Joga, hoje, o Benfica em Vila do Conde e, convenhamos, não haverá portista que não cruze os dedos na esperança de este possa ser o lugar fatídico no qual as águias se espalhem ao comprido e percam de vez a liderança do campeonato. Veremos. Não abrimos estas linhas com a intenção bacoca de previsões que não lembrariam ao Professor Karamba, caramba!, mas sim com a vontade de recordar a primeira deslocação dos benfiquista a Vila do Conde, essa cidade com nome de vila, ali encaixada entre a Póvoa de Varzim, Famalicão, Trofa, Maia e Matosinhos, de tal ordem que podemos correr o risco de esquecer que se escapa à beira Atlântico ao longo da avenida Júlio Graça e até à Capela de Nossa Senhora da Guia com a praia da Azurara do outro lado da foz do Ave.
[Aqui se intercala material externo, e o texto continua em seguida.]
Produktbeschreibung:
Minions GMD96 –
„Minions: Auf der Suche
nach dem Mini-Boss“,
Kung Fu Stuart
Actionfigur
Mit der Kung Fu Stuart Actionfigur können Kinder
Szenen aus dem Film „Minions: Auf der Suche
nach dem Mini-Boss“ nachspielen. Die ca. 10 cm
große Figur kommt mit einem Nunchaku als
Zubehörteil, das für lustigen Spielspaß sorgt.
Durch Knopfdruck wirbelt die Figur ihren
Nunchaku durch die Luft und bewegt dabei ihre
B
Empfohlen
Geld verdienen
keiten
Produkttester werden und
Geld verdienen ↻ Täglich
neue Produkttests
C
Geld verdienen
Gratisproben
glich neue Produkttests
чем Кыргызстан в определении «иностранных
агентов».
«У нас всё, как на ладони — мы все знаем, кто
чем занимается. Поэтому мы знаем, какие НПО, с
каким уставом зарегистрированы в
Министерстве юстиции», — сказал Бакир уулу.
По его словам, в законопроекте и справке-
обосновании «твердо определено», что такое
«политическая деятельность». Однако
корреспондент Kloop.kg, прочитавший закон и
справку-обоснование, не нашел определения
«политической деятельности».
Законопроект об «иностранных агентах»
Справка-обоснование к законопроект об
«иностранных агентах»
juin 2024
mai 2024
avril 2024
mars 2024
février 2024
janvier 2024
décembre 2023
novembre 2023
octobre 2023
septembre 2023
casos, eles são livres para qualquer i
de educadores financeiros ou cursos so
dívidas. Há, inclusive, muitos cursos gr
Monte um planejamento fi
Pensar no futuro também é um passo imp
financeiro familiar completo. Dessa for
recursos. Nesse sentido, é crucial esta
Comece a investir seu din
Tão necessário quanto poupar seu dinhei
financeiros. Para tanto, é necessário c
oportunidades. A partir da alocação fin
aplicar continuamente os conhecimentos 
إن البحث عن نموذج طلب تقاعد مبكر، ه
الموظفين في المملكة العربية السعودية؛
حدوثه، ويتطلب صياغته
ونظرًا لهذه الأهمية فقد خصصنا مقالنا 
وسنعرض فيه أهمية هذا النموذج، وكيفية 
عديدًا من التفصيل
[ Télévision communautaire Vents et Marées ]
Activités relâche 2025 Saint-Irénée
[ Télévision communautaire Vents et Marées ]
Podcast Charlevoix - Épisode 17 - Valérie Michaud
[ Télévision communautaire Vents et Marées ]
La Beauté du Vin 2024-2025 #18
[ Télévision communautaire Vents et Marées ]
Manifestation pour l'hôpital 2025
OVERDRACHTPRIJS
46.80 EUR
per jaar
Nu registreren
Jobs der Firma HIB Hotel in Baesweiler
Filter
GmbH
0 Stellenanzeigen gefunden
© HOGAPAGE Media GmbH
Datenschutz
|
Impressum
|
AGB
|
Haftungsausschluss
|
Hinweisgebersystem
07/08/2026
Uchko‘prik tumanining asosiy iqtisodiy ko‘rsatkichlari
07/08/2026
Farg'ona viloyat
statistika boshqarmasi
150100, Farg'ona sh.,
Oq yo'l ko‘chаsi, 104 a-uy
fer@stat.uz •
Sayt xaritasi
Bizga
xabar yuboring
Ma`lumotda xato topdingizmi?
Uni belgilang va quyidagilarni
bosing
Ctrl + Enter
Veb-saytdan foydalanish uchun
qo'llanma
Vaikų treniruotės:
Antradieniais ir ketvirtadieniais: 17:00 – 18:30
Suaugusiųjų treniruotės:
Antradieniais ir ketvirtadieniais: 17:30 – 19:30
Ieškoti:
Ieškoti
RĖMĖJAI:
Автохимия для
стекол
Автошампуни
Durante alguns anos caminhei para o Estádio dos Arcos, uma e outra vez, na demanda dos jogos de futebol marcados na agenda dos jornais em que trabalhei, durante outros anos fui lá em busca de umas horas de conversa com o Morais, João Morais, esse mesmo, o Morais do canto que deu ao Sporting a Taça das Taças, ou melhor o Morais do cantinho de Pereira Simões: «Um golo do Morais/que não esquece mais/Vivò Sporting!/gritou a multidão em ovação/que teve a raça pra ganhar a grande taça/pois então…».
Grandíssimo Morais! Gostava de taramela. De falar daquele lance em que derrubou o Pelé no Mundial de 1966, deixando-o a coxear – «Ele já estava todo partido do jogo contra os húngaros!» – e do seu Rio Ave com cuja camisola jogou mal se sentiu a mais em Alvalade. Morreu em 2010. Acho que, desde aí, não voltei a Vila do Conde. Há memórias nas quais é preferível não tocar…
A opção…
Outras memórias ganham, pelo contrário, estatutos de indispensáveis. Em 1979, o Rio Ave estreava-se como equipa de I Divisão. Quarenta anos se passaram entretanto. Logo à segunda jornada, recebeu o Benfica. Dia 2 de setembro. Tinha um treinador argentino, sem currículo assinalável, Ruben Garcia, e jogadores como Rodrigues Dias e Paquito, Florival e Meireles, Tininho, Mário Reis e Álvaro Soares.
Pois… nada que assustasse por aí além o Benfica de Mário Wilson mais os seus Bento, Humberto Coelho, Chalana, Shéu, Nené ou Pietra. O resultado foi tranquilo: 3-0 para os de Lisboa e tomara este Benfica, de hoje, repetir a proeza amanhã. Em redor do Campo da Avenida, um charivari: vendedores de bifanas, de bandeirinhas, de almofadas para os que sentiam o desconforto nadegueiro das bancadas de cimento, bilhetes de última hora e pacotes de farturas. Era a festa. Os jornalistas queixaram-se: deixam entrar toda a gente para a bancada de imprensa! Pinto da Costa e Reinaldo Teles resolveram instalar-se por lá, não se sabe se com bloco-notas e lápis ou apenas com vontade de decorarem tudo o que iam vendo.
O campo pelado podia jogar a favor dos vilacondenses, mas não foi por aí que o Benfica se deixou ludibriar. Lá foi trocando a bola, sem pressas, na certeza de que o golo haveria de surgir, mais cedo ou mais tarde, como aquelas inevitabilidades naturais na lista das quais cabem tufões e terramotos à mistura com dias continuados de sol a esmo. Aos 17 minutos, Reinaldo fez o 1-0 e a vitória ficava, por assim dizer, guardada no bolsinho do colete.
Numa época em que o FC Porto ia na busca furiosa do seu primeiro tri, o Sporting seria um surpreendente campeão. O Benfica não iria para além do terceiro lugar e o Rio Ave tratou de descer para a II Divisão tão depressa como tinha subido, somando apenas 13 pontos na tabela final, 16º e último classificado sem que houvesse quem discutisse a correção dos números.
De Chalana esperava-se sempre tudo e mais um par de botas mas a verdade é que o bom do Fernando embirrou com aquela coisa do macadame e não foi além de umas fírulas vistosas mas inconsequentes. Ao 70 minutos, Jorge Gomes entrou para o seu lugar.
Primeiro estrangeiro da história do Benfica, Jorge Gomes nunca teve um estatuto privilegiado no clube. Mário Wilson não lhe dava importância primordial. Limitava-se a dizer: «Jorge Gomes é mais uma opção». Nas bancadas, os adeptos que o alcunhavam de Buda, quando os resultados demoravam a avolumar-se, gritavam: «Ò Buda! Mete a opção!». Nessa tarde de Vila do Conde, a opção tratou de acabar com a querela: 63 e 88 minutos. Dois golos. Três a zero!